REQUIRED WORK:
Copied exactly and without pictures, the lines from the beginning of the entries through the one that holds "hfov_deg: 61.7" should form the entire reply.

━━━━━ RECORDS PROVIDED ━━━━━

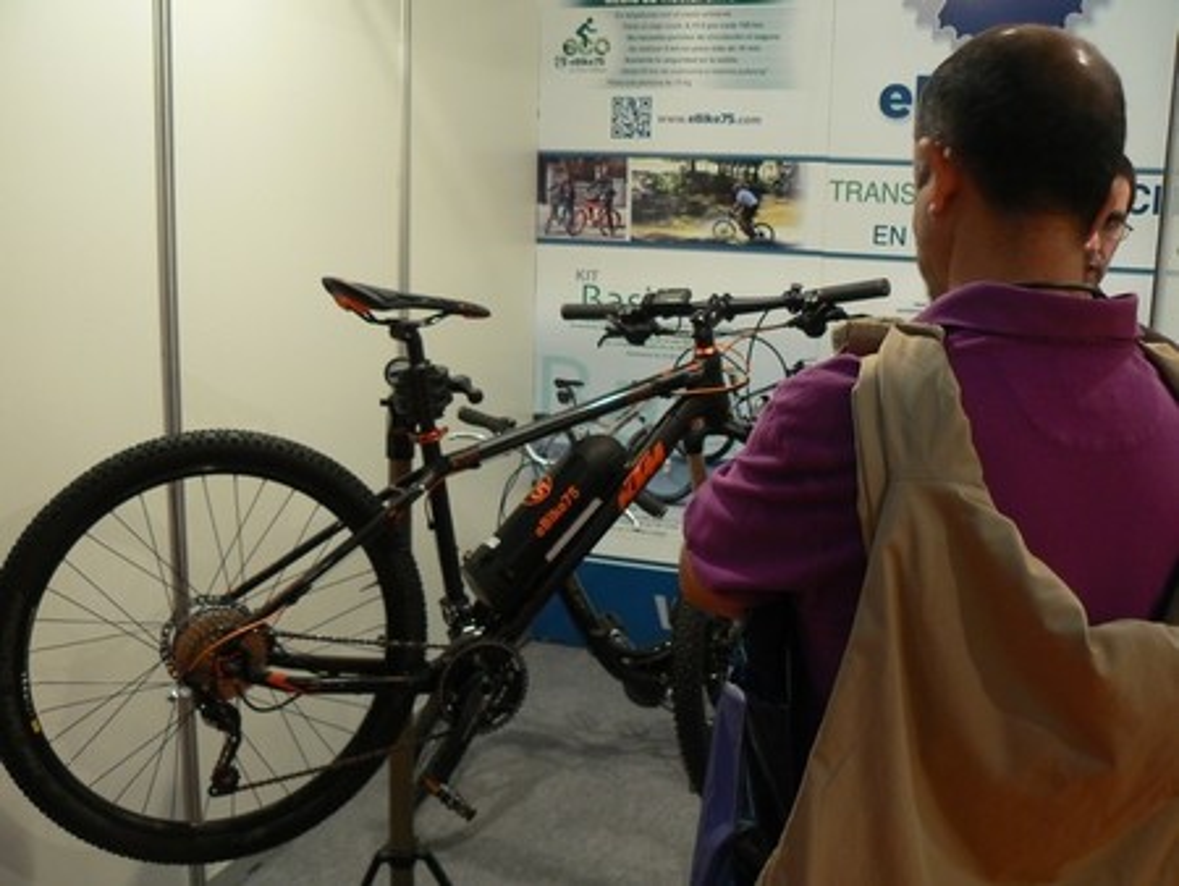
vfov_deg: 39.7
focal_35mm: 36
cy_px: 443
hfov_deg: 51.3
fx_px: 1227
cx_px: 590
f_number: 2.8
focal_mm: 6
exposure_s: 1/20
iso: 100
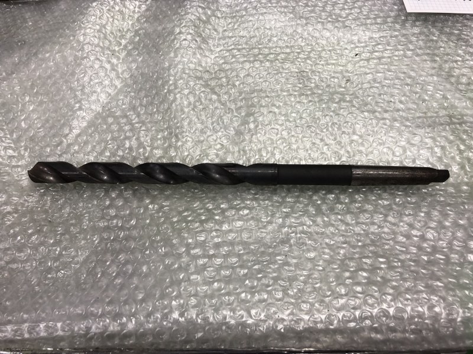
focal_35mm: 28
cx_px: 236
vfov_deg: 49.7
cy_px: 177
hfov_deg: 63.4
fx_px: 383
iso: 32
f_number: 1.8
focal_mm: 3.99
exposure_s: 1/30
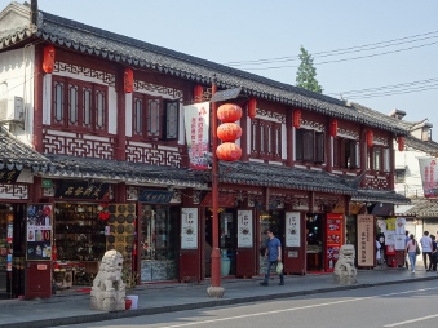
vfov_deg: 24.8
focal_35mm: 59
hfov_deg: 32.6
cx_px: 182
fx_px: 746
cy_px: 186
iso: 80
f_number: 4.5
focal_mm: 8.51
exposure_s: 1/160
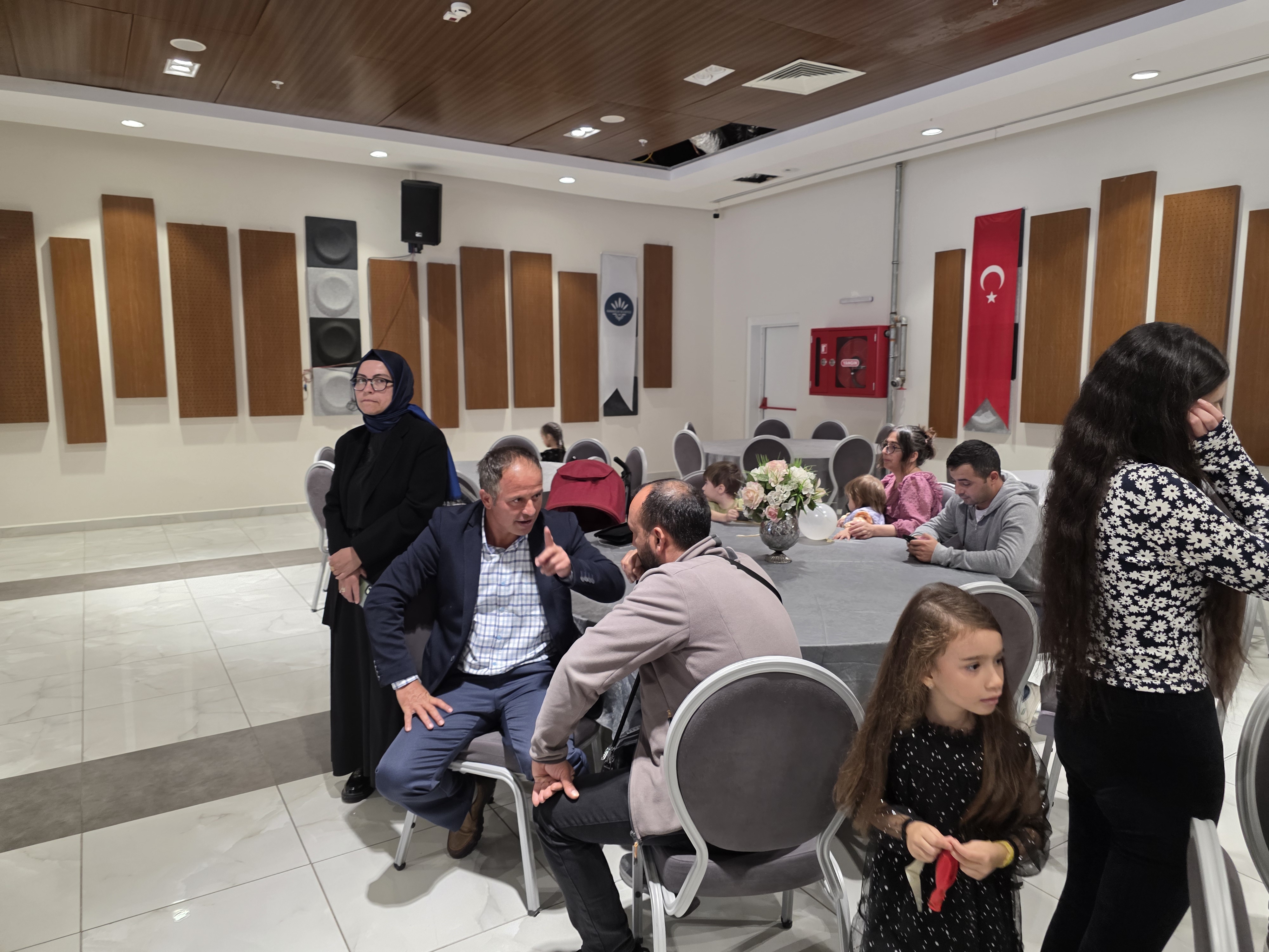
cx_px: 634
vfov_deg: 58.9
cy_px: 476
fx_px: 843
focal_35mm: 23
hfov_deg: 73.9
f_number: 1.7
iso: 320
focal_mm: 6.3
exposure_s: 1/100
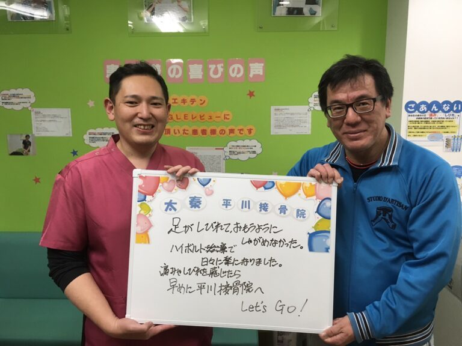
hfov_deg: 61.7
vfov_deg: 48.2
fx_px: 387
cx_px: 231
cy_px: 173
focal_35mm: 29
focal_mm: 4.15
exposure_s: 1/30
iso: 40
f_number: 2.2
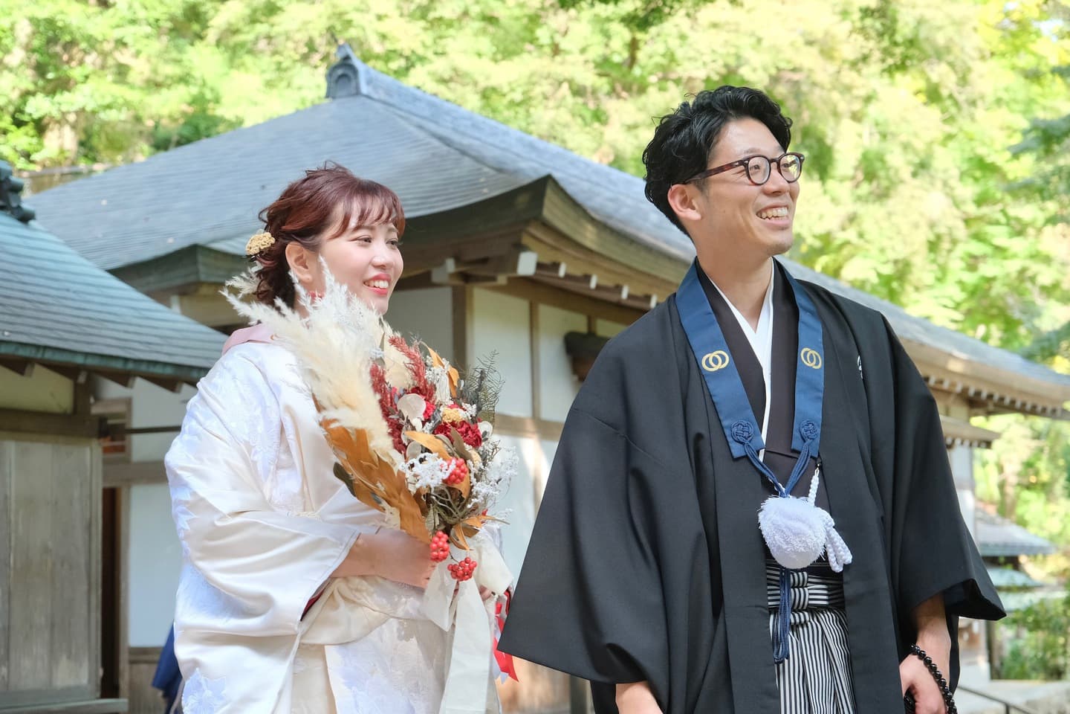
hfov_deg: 31.4
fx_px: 1902
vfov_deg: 21.2
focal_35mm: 64
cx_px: 535
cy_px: 357
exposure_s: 1/200
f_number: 4.5
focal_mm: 42.9
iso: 1600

━━━━━

RESPONSE FOR THIS EXERCISE:
vfov_deg: 39.7
focal_35mm: 36
cy_px: 443
hfov_deg: 51.3
fx_px: 1227
cx_px: 590
f_number: 2.8
focal_mm: 6
exposure_s: 1/20
iso: 100
focal_35mm: 28
cx_px: 236
vfov_deg: 49.7
cy_px: 177
hfov_deg: 63.4
fx_px: 383
iso: 32
f_number: 1.8
focal_mm: 3.99
exposure_s: 1/30
vfov_deg: 24.8
focal_35mm: 59
hfov_deg: 32.6
cx_px: 182
fx_px: 746
cy_px: 186
iso: 80
f_number: 4.5
focal_mm: 8.51
exposure_s: 1/160
cx_px: 634
vfov_deg: 58.9
cy_px: 476
fx_px: 843
focal_35mm: 23
hfov_deg: 73.9
f_number: 1.7
iso: 320
focal_mm: 6.3
exposure_s: 1/100
hfov_deg: 61.7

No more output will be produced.